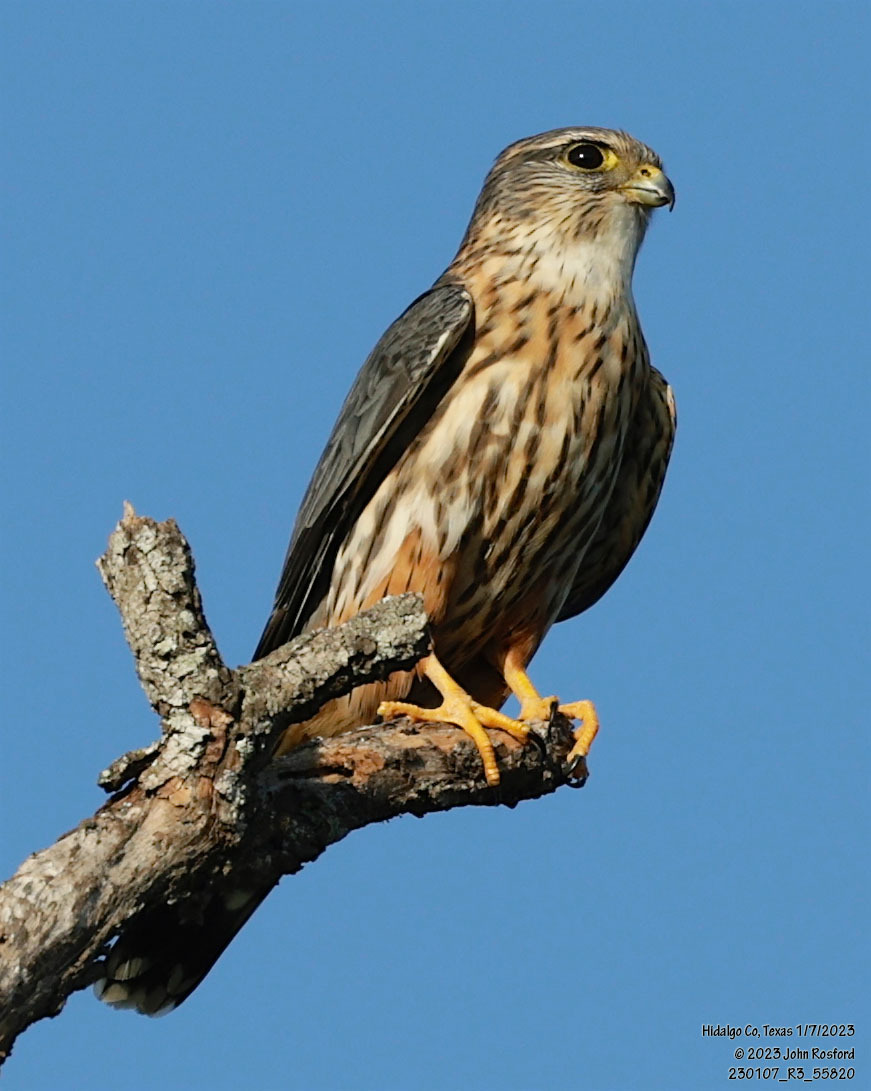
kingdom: Animalia
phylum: Chordata
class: Aves
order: Falconiformes
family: Falconidae
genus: Falco
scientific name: Falco columbarius
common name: Merlin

▶ _Work instructions_: Reproduce every line of the data above word for word, but leave out the pictures.

▶ _The output_:
kingdom: Animalia
phylum: Chordata
class: Aves
order: Falconiformes
family: Falconidae
genus: Falco
scientific name: Falco columbarius
common name: Merlin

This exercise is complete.